- Born: 9 September 1953 (age 73) Paris, France
- Occupation: TV host

= Philippe Risoli =

French television host (born 1953)

Philippe Risoli (born 9 September 1953 in Paris) is a French television host with Italian origins. He is also an unsuccessful singer.

==Career==
He presented the trivia game Quiz Star, from 10 February 1986 to 6 September 1987 on Canal +, prior to succeed Philippe Gildas to present the show Direct. He presented La Nouvelle Affiche in 1987 on France 3.

Then he moved to TF1 where he hosted TV game including Jeopardy! and The Price Is Right (from 10 November 1992, succeeding Patrick Roy-31 August 2001, deletion of the game of TF1's antenna) and variety shows such as Succès fous with Patrick Roy and Christian Morin. He also hosted Viva la vie on TF1 in 1988, Capitale d'un soir from 1997 to 1998 with Nathalie Simon, and later with Sophie Favier.
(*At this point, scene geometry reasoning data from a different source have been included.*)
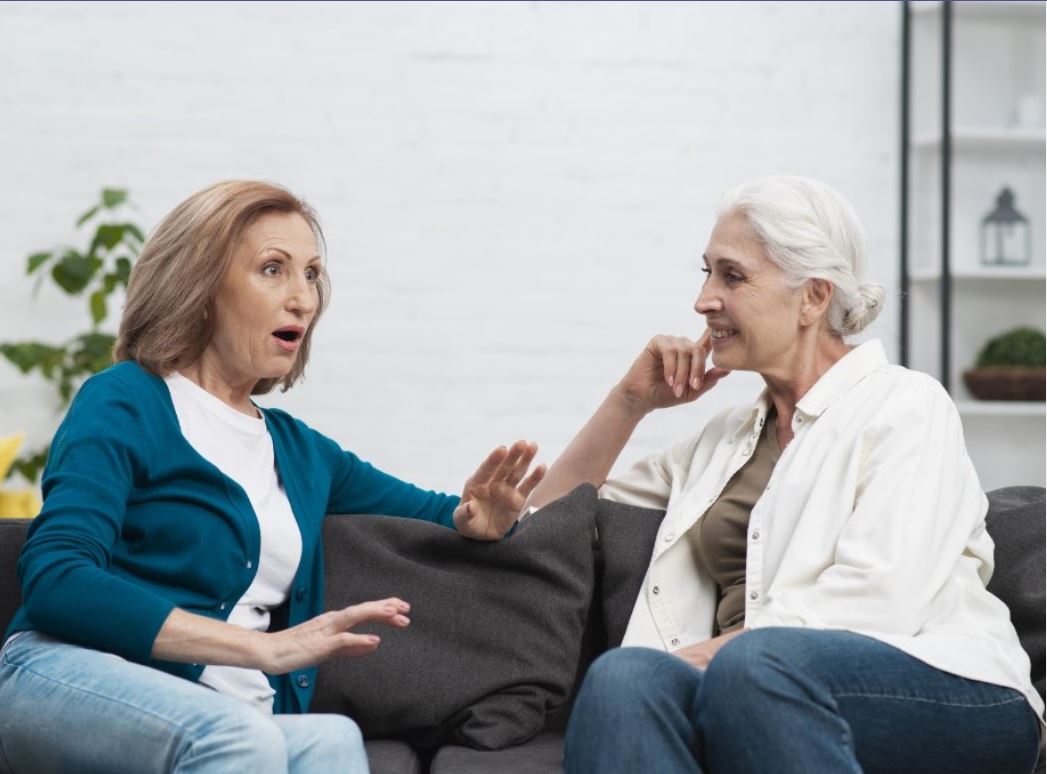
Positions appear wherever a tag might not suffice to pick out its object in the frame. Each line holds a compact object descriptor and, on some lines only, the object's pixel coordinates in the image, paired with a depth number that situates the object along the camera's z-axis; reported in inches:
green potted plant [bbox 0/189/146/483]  154.4
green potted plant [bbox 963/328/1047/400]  175.6
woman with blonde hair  65.2
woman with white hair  66.7
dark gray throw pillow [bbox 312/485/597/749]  85.5
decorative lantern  181.2
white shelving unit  182.5
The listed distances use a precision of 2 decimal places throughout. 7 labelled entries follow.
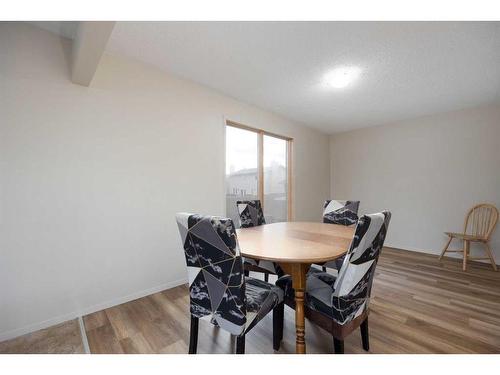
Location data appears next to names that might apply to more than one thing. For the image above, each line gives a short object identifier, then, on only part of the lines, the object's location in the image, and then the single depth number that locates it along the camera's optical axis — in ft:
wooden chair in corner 9.96
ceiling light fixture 7.71
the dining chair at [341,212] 8.63
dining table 4.03
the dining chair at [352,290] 3.76
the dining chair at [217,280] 3.49
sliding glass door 10.40
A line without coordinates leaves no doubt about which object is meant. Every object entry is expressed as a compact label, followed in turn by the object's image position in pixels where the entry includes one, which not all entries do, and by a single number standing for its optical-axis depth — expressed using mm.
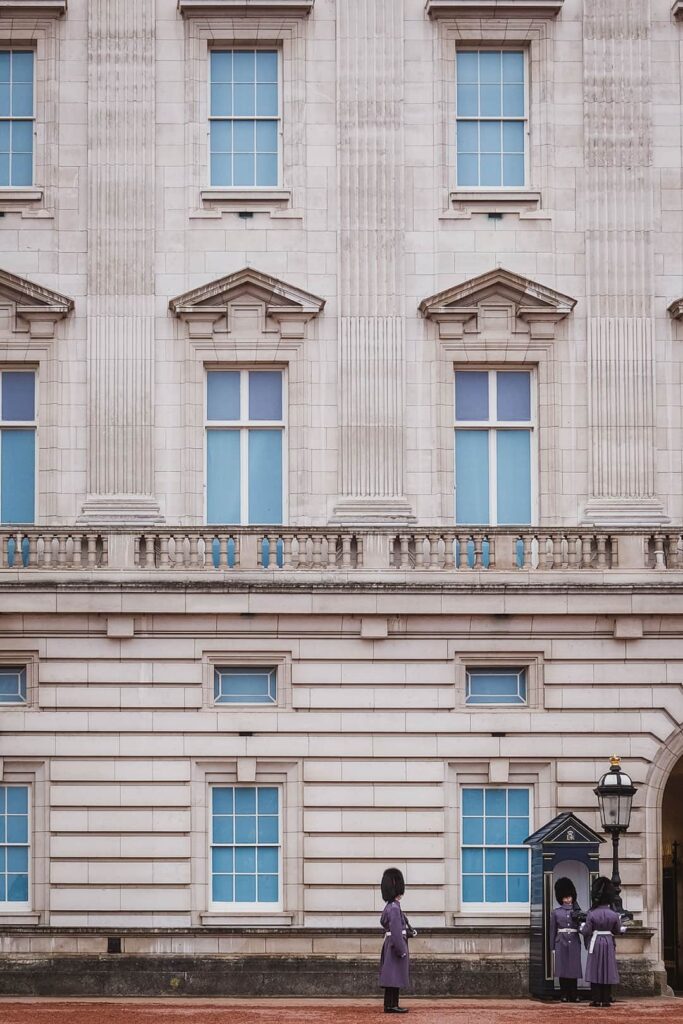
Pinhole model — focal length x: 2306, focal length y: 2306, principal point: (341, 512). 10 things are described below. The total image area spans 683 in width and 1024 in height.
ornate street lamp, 31406
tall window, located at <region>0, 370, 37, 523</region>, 33656
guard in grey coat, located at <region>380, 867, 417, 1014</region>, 28859
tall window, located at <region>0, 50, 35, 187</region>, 34031
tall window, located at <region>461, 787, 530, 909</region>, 32656
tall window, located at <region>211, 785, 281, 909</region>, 32562
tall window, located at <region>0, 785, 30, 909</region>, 32469
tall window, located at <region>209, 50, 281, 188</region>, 34125
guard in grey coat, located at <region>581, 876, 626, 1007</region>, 29766
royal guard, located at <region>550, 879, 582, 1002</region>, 30328
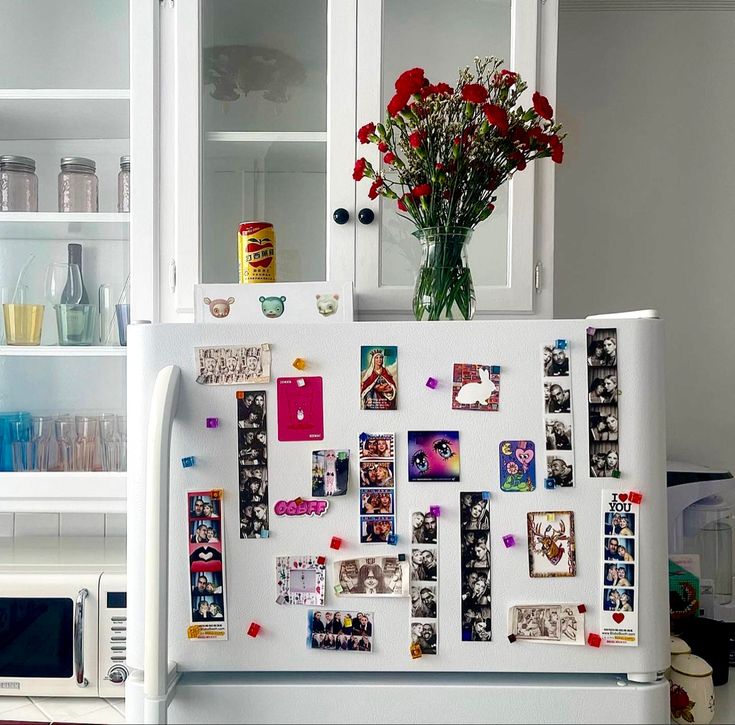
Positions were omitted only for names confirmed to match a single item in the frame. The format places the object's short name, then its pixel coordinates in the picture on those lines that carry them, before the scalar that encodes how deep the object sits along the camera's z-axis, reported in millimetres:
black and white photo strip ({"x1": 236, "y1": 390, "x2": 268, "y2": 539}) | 1066
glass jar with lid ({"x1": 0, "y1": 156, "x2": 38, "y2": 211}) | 1663
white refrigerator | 1055
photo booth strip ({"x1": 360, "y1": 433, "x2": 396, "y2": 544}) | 1062
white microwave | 1406
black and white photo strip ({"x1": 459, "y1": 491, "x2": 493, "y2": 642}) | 1056
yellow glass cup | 1652
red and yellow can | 1363
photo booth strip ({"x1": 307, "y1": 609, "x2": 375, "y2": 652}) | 1059
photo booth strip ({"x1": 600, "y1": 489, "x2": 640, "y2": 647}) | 1051
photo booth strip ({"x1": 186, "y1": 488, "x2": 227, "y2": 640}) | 1060
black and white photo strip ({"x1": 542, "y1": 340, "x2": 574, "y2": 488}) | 1057
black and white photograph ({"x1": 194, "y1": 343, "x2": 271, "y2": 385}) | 1077
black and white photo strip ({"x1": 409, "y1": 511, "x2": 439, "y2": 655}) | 1056
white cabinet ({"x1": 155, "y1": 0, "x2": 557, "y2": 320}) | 1458
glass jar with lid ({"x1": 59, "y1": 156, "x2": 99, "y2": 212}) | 1673
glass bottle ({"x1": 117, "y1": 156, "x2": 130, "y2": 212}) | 1657
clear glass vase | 1257
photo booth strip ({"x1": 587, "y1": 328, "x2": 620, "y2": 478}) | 1056
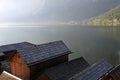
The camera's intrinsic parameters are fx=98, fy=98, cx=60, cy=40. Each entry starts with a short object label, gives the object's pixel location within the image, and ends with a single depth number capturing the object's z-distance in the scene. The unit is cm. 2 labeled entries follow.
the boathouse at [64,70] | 1686
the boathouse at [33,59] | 1722
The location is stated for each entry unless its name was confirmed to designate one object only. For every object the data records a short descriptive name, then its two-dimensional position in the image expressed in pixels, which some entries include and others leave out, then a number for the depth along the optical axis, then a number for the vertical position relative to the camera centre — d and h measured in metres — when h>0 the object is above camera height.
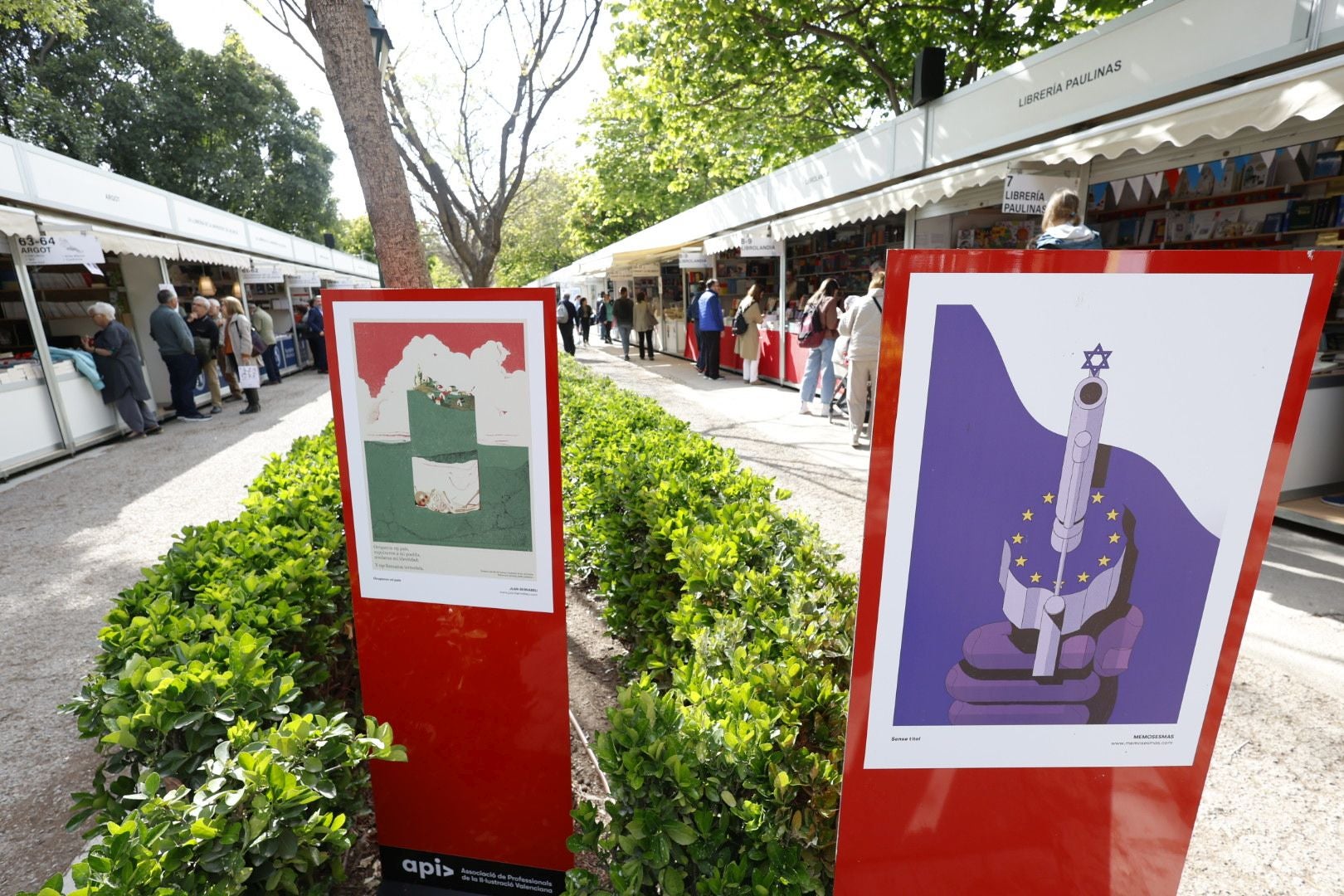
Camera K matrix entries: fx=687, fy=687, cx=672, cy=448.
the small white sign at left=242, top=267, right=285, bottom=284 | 16.06 +0.23
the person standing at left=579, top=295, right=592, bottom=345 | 25.67 -1.03
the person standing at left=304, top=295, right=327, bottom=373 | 16.50 -1.13
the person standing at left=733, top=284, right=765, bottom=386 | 12.43 -0.89
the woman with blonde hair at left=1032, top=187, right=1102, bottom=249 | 4.25 +0.42
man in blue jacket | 13.45 -0.66
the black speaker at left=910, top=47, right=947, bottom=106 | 8.68 +2.73
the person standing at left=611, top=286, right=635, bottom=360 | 21.11 -0.73
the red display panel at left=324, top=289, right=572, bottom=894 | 1.85 -0.79
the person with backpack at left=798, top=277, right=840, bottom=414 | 9.11 -0.55
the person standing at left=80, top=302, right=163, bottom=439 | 8.97 -1.09
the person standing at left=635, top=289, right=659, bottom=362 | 19.14 -0.86
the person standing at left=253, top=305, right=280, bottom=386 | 14.12 -0.93
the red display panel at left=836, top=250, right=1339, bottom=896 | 1.16 -0.47
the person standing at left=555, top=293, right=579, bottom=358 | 17.67 -0.92
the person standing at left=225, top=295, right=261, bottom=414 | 11.45 -0.97
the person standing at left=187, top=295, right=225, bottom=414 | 10.95 -0.74
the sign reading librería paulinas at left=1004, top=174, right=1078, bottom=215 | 6.25 +0.90
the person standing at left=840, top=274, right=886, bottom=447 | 7.25 -0.57
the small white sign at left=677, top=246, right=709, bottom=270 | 15.95 +0.71
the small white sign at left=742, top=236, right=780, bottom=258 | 11.89 +0.76
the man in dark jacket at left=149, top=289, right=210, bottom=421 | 9.85 -0.87
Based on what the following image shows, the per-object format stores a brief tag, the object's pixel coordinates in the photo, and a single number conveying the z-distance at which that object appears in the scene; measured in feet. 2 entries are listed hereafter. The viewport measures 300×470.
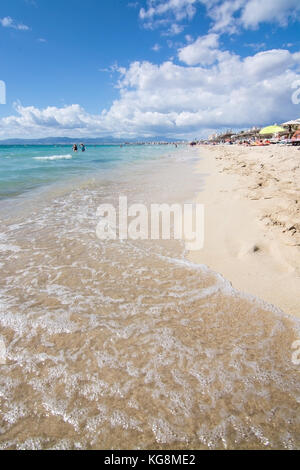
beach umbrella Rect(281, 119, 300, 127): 97.31
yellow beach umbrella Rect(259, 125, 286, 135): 116.96
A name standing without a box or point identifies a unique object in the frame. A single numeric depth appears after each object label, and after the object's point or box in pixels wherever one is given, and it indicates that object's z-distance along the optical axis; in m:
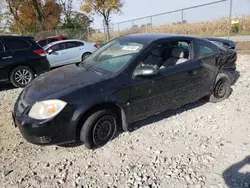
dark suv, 6.34
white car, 9.61
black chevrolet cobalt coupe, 2.86
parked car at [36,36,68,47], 12.11
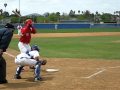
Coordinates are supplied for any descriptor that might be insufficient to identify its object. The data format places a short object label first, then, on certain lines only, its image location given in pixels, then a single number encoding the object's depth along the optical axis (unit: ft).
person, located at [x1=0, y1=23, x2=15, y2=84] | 33.06
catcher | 34.60
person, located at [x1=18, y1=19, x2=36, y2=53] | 40.22
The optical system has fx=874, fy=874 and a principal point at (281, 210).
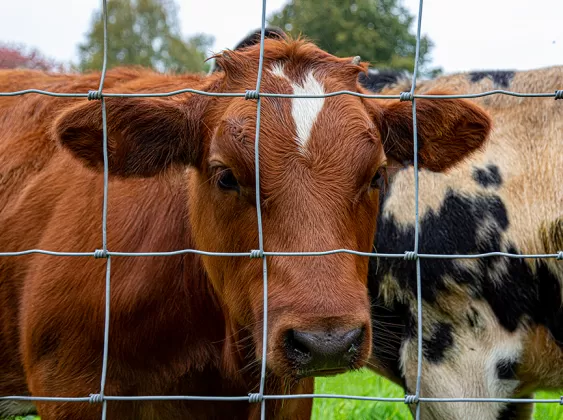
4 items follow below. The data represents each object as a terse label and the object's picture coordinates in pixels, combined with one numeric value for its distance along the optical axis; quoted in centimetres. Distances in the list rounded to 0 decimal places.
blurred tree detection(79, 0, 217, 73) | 3619
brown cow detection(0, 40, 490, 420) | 286
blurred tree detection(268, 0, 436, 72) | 2289
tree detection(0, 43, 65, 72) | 1672
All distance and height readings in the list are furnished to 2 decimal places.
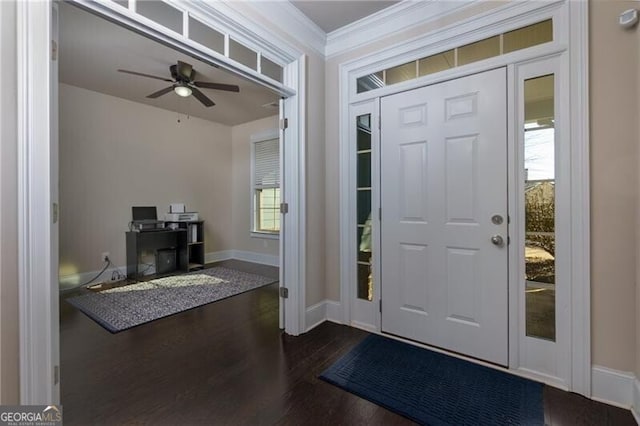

When The Price is right was deleted, he began a singing career after presenting Les Copains d'Accords on RFM TV, a musical program, and released his first album entitled Autrement. One single was released : "Cuitas les bananas", which was not well received by the press and critics. In 2005, he participated in the reality show La Ferme Célébrités. In 2008, he participated in an ad for France Abonnements. Despite the failure of his first album, he tried again to record a second album in December 2008 entitled Semblant de croire featuring 11 tracks can be purchased only on a legal platform on the Internet.

Since September 2009, he hosted L'École des fans on Gulli.